=== Begin Enclosure ===

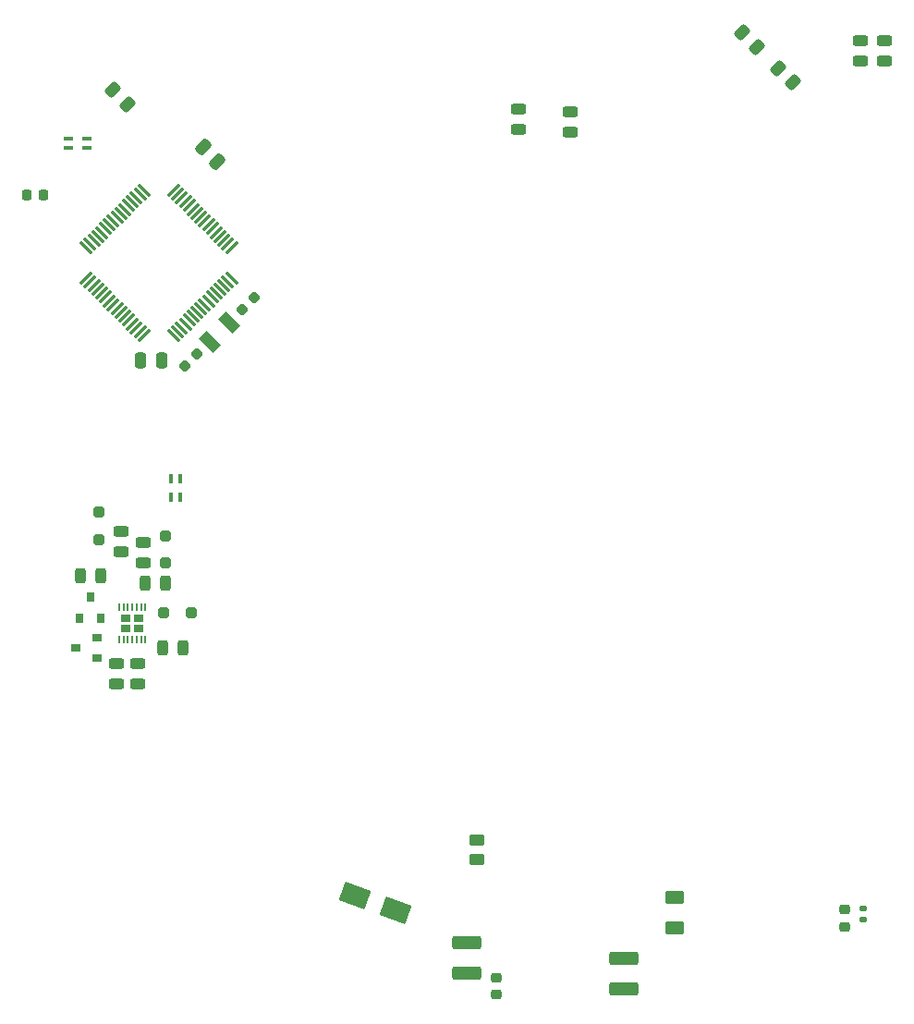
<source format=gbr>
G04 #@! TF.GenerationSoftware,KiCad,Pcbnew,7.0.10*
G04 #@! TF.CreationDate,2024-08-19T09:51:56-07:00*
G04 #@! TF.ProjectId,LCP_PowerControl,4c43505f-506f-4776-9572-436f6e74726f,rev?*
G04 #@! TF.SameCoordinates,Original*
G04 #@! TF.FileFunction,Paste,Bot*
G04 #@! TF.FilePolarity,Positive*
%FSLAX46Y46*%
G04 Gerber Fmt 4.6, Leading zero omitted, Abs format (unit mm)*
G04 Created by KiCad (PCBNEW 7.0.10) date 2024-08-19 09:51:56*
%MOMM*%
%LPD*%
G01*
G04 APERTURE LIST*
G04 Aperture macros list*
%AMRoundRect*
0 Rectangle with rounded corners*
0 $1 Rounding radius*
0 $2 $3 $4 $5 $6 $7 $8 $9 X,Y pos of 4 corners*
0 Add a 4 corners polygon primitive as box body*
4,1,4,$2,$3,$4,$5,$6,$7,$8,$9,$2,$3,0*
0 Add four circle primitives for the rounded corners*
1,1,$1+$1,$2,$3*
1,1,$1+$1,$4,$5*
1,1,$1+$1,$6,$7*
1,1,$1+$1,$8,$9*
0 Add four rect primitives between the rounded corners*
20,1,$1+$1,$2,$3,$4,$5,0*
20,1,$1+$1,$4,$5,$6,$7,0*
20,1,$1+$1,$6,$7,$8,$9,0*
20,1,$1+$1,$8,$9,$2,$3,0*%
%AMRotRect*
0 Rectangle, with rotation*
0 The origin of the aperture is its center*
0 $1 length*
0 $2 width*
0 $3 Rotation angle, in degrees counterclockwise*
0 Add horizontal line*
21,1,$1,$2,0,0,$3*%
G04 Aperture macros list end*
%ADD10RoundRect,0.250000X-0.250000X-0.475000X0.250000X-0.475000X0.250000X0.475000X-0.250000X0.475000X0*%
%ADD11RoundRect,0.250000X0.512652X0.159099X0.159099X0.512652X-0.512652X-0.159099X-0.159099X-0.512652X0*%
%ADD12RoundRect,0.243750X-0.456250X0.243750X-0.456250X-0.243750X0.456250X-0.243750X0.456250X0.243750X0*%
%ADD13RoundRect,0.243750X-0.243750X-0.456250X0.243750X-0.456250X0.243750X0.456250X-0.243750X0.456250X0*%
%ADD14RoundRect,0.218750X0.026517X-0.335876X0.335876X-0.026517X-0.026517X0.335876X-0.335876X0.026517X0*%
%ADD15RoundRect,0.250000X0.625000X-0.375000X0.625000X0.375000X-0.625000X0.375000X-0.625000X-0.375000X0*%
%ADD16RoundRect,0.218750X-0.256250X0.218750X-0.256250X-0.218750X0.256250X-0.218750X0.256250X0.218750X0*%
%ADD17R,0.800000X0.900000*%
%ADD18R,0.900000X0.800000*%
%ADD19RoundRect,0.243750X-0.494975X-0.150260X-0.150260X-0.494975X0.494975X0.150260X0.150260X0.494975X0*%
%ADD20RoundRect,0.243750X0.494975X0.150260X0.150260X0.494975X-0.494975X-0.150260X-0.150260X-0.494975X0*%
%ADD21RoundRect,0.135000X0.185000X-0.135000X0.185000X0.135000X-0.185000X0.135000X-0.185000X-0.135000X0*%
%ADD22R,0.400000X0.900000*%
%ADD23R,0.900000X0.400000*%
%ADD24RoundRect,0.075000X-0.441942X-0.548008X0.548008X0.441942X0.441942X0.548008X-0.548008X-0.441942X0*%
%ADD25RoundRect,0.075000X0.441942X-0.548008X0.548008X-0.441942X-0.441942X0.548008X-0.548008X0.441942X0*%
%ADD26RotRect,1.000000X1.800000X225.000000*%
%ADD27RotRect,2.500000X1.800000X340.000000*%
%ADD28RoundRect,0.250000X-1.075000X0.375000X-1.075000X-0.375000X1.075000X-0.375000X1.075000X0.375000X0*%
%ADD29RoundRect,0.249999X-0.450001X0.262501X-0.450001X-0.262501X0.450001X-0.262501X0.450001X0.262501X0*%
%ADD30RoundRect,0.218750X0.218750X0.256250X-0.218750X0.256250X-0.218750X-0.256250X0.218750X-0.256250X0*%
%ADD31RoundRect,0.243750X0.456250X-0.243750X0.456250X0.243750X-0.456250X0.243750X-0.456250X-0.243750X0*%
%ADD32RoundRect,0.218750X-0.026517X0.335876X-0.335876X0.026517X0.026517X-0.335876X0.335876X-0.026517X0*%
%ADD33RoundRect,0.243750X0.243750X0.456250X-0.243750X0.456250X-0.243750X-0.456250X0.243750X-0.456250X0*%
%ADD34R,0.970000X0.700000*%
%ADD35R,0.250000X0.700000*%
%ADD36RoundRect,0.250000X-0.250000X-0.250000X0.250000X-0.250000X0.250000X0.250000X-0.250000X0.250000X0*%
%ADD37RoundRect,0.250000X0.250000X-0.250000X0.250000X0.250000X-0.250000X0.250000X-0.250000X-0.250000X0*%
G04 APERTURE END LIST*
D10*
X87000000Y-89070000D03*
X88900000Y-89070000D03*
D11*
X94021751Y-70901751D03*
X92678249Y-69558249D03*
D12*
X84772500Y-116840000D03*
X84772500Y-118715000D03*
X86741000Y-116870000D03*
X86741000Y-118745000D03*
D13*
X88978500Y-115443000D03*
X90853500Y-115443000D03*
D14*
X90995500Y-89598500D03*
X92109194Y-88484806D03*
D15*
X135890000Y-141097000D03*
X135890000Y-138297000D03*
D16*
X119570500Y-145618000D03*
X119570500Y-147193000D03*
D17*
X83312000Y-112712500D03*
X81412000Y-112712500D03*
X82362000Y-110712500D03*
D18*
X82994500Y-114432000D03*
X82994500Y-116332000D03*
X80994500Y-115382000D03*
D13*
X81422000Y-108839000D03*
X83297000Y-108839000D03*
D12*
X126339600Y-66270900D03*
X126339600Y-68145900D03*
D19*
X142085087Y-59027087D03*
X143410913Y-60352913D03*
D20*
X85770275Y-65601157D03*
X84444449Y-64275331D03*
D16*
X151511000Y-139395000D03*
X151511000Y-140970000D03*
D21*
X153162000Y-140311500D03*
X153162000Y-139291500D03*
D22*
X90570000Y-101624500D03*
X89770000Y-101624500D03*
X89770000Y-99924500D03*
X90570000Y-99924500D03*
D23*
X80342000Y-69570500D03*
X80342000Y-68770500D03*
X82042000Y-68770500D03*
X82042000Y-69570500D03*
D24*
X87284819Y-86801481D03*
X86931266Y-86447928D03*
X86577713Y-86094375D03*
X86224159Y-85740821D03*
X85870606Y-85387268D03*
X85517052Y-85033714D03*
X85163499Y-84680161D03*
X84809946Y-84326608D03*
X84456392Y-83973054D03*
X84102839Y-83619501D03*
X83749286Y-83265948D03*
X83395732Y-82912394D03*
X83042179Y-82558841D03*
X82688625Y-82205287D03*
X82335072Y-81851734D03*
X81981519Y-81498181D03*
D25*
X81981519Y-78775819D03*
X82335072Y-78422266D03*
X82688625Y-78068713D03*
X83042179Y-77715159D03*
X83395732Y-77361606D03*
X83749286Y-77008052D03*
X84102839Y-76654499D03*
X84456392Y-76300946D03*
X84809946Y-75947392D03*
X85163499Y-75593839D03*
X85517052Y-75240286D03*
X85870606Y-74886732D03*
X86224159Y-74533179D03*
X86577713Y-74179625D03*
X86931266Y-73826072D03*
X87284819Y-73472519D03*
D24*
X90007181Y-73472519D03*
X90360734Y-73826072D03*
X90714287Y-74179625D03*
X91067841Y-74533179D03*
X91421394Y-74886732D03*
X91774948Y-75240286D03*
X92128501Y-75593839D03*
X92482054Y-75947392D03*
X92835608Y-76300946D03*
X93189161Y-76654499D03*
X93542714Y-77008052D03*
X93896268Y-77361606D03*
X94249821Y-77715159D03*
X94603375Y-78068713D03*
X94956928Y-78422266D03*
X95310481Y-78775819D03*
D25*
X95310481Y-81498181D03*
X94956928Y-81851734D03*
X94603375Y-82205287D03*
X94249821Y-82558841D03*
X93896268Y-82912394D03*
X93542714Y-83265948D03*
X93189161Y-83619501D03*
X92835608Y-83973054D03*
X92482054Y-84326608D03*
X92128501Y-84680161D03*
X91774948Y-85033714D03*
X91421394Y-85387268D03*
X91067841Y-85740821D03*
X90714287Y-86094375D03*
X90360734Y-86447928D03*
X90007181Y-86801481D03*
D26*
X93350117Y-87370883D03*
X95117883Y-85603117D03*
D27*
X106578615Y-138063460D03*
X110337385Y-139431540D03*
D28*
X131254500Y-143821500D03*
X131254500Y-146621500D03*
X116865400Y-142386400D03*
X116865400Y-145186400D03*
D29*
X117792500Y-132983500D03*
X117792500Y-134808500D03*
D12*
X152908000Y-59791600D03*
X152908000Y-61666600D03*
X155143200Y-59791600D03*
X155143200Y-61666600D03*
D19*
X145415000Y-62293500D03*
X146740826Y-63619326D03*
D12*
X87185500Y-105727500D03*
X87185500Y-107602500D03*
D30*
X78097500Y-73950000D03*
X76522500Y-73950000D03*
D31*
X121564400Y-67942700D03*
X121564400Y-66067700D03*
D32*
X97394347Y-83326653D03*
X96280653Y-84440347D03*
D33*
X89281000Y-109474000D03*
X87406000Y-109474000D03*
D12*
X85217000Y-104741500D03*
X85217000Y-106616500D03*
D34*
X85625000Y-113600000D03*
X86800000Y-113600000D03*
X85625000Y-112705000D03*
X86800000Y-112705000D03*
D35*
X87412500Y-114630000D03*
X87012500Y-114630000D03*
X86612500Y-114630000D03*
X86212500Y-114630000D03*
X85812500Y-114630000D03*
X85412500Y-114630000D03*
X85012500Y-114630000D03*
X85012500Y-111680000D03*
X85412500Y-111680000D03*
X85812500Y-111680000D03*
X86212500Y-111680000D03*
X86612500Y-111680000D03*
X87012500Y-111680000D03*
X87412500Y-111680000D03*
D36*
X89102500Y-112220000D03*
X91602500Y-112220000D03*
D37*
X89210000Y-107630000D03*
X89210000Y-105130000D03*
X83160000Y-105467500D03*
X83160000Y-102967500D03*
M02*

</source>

=== End Enclosure ===
=== Begin Enclosure ===

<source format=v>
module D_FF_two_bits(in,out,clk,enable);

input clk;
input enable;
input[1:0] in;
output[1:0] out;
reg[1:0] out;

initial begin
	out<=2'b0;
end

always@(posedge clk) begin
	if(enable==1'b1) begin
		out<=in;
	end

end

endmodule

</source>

=== End Enclosure ===

• What needs to be done
Reproduce each line from the listing above that includes the word "corners".

• Solution below
0 Rectangle with rounded corners*
0 $2 $3 $4 $5 $6 $7 $8 $9 X,Y pos of 4 corners*
0 Add a 4 corners polygon primitive as box body*
0 Add four circle primitives for the rounded corners*
0 Add four rect primitives between the rounded corners*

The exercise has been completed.